**Список задач:**
a. Повторите дословно отрывок о пансионах Тургенева от слов «В повести рассказывается» до слов «в пансионе Вейденгаммера.» включительно.
b. Продолжите текст о годах Тургенева в московских пансионах, начав сразу после его последнего предложения.

О пребывании Тургенева в пансионе почти ничего не известно. И только по рассказу «Яков Пасынков», где Тургенев описал частный пансион немца Винтеркеллера, можно представить себе хотя бы отчасти обстановку, в которой жил он эти годы.

В повести рассказывается о том, как самолюбивый, избалованный мальчик, выросший в богатом помещичьем доме и искавший сначала сближения только с маленькими аристократами, неожиданно подружился с бедняком-сиротой на которого все глядели свысока. Безобразная куртка и коротенькие панталоны, из-под которых виднелись толстые нитяные чулки, делали Якова Пасынкова похожим на казачка из дворовых или на мещанского сына. Этого было достаточно для привилегированных обитателей пансиона, чтобы обращаться с Пасынковым высокомерно и небрежно. Можно не сомневаться, что этот рассказ об отроческой восторженной дружбе барчука с плебеем, оказавшимся романтиком и поэтом в душе, имел какую-то реальную основу, был отголоском пережитого Тургеневым в пансионе Вейденгаммера.

Прошло около двух лет, и в августе 1829 года родители поместили Николая и Ивана в другой московский пансион — пансион Краузе, получивший впоследствии название Лазаревского института восточных языков. Здесь братья пробыли лишь несколько месяцев. Самым сильным из вынесенных оттуда впечатлений, оставшимся в памяти Тургенева, было первое знакомство с содержанием только что вышедшего тогда из печати романа Загоскина «Юрий Милославский».

Фрагмент набора данных
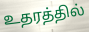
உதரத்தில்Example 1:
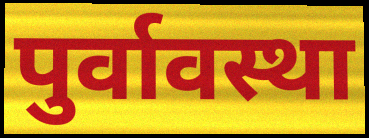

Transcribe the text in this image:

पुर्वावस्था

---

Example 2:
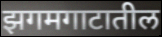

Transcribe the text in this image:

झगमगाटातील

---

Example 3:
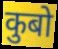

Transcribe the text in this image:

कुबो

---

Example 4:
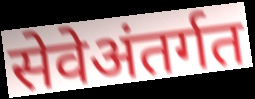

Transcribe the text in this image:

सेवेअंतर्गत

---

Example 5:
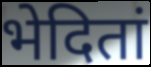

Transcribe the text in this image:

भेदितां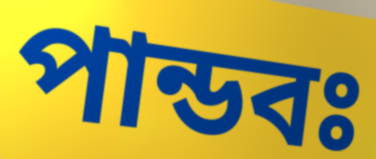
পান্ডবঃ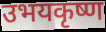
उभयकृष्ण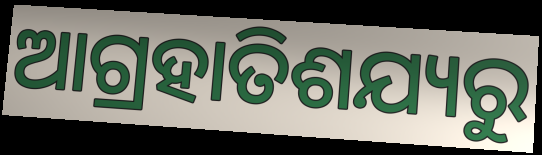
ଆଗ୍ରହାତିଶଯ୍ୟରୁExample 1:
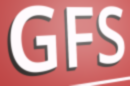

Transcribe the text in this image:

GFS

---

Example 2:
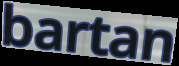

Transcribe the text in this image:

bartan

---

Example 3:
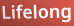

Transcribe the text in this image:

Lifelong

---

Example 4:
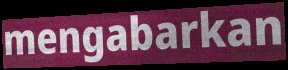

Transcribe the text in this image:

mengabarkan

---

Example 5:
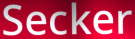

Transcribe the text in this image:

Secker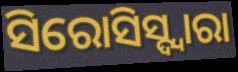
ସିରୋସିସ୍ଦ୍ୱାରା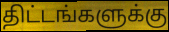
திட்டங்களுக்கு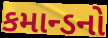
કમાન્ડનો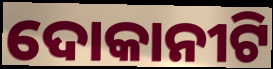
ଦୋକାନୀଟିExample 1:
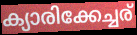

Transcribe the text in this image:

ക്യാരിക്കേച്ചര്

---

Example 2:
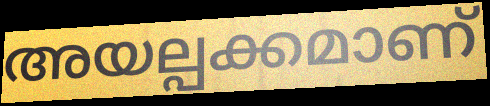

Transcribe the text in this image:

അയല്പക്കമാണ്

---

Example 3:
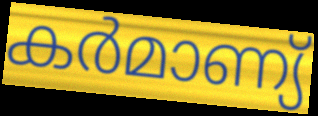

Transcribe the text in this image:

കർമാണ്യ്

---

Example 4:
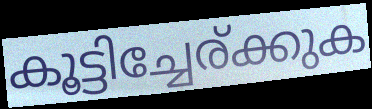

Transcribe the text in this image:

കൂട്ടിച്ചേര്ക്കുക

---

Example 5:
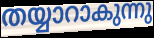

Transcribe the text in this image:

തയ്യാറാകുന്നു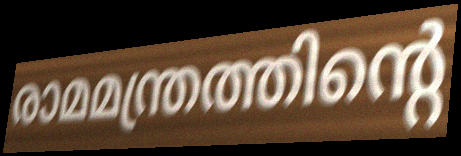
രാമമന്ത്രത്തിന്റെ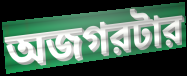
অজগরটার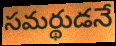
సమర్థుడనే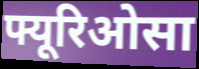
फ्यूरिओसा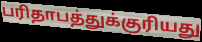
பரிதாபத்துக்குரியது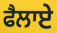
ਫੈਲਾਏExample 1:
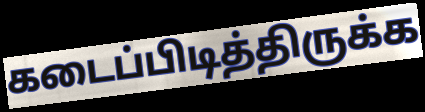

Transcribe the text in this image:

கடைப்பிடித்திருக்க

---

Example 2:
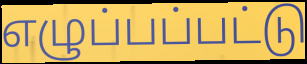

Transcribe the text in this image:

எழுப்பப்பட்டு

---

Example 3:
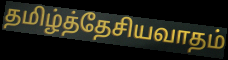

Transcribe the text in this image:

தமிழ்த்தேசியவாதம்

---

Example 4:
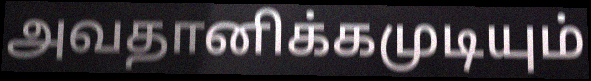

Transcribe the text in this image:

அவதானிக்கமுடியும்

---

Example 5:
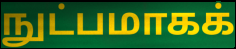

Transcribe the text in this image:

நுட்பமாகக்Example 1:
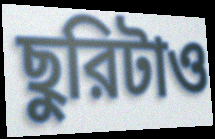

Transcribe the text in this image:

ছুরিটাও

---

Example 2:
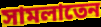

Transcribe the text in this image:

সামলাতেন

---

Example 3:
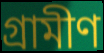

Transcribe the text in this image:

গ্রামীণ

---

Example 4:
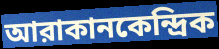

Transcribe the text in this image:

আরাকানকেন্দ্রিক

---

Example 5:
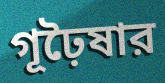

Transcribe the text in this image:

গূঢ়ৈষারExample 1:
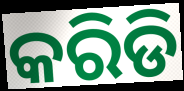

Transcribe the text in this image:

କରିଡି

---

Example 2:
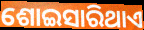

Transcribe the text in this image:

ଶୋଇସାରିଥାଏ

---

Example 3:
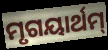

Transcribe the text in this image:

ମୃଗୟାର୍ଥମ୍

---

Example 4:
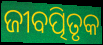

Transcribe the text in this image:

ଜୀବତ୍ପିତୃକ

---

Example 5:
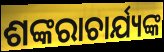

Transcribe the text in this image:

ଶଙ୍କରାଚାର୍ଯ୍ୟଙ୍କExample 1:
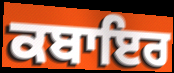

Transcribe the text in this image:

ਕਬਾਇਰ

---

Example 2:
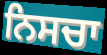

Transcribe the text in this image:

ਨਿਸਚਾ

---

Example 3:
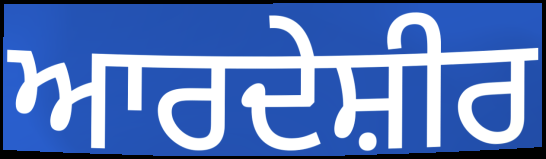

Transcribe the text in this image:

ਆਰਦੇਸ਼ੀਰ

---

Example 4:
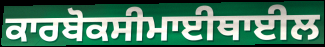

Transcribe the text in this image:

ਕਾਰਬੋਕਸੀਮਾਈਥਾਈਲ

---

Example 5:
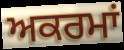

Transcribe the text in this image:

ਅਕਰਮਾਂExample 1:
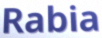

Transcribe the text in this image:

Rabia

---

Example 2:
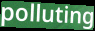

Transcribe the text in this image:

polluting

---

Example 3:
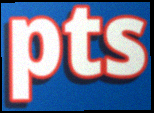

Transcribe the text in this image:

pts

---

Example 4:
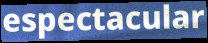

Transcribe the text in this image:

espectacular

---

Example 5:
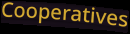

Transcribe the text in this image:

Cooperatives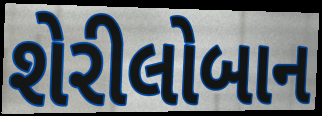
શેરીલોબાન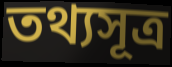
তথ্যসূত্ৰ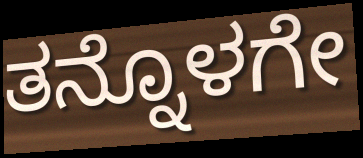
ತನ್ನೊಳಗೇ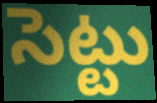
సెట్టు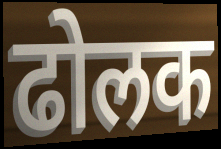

**Ответы по задачам:**
a.
В повести рассказывается о том, как самолюбивый, избалованный мальчик, выросший в богатом помещичьем доме и искавший сначала сближения только с маленькими аристократами, неожиданно подружился с бедняком-сиротой на которого все глядели свысока. Безобразная куртка и коротенькие панталоны, из-под которых виднелись толстые нитяные чулки, делали Якова Пасынкова похожим на казачка из дворовых или на мещанского сына. Этого было достаточно для привилегированных обитателей пансиона, чтобы обращаться с Пасынковым высокомерно и небрежно. Можно не сомневаться, что этот рассказ об отроческой восторженной дружбе барчука с плебеем, оказавшимся романтиком и поэтом в душе, имел какую-то реальную основу, был отголоском пережитого Тургеневым в пансионе Вейденгаммера.

b.
Надзиратель пансиона решил пересказать воспитанникам на память от доски до доски весь роман. Это заняло несколько вечеров. Затаив дыхание слушали они повествование о похождениях Кирши, Алексея, разбойника Омляша…

Много лет спустя Тургенев писал С. Т. Аксакову: «Невозможно изобразить Вам то поглощающее и поглощенное внимание, с которым мы все слушали («Юрия Милославского». — Н.Б.); я однажды вскочил и бросился бить одного мальчика, который заговорил было посреди рассказа. Кирша земский ярыжка, Омляш — боярин Шалонский — все эти лица были чуть не родными всему нашему поколению — и я до сих нор помню все малейшие подробности романа».

Вскоре мальчик близко узнал и самого автора «Юрия Милославского» — он оказался коротким приятелем его отца и в тридцатых годах, когда Тургеневы жили в Москве, почти ежедневно посещал их дом.

Но в авторе «Юрия Милославского» — романа, казавшегося мальчику чудом совершенства, — он не нашел ничего необыкновенного, ничего величественного, «ничего такого, что действует на юное воображение». Напротив, он скорее казался даже комичным. Приплюснутая голова, квадратное лицо, выпученные глаза под очками, смешная манера размахивать руками, восклицать, поражаться — все производило какое-то забавное впечатление. От детского взгляда не укрылись человеческие слабости знаменитого романиста, считавшего себя без достаточных оснований необычайным силачом и покорителем женских сердец. За пристрастие к французскому языку, никак не дававшемуся Загоскину, путавшему и коверкавшему числа и роды, он получил в доме Тургеневых прозвище Мсье Лартикль.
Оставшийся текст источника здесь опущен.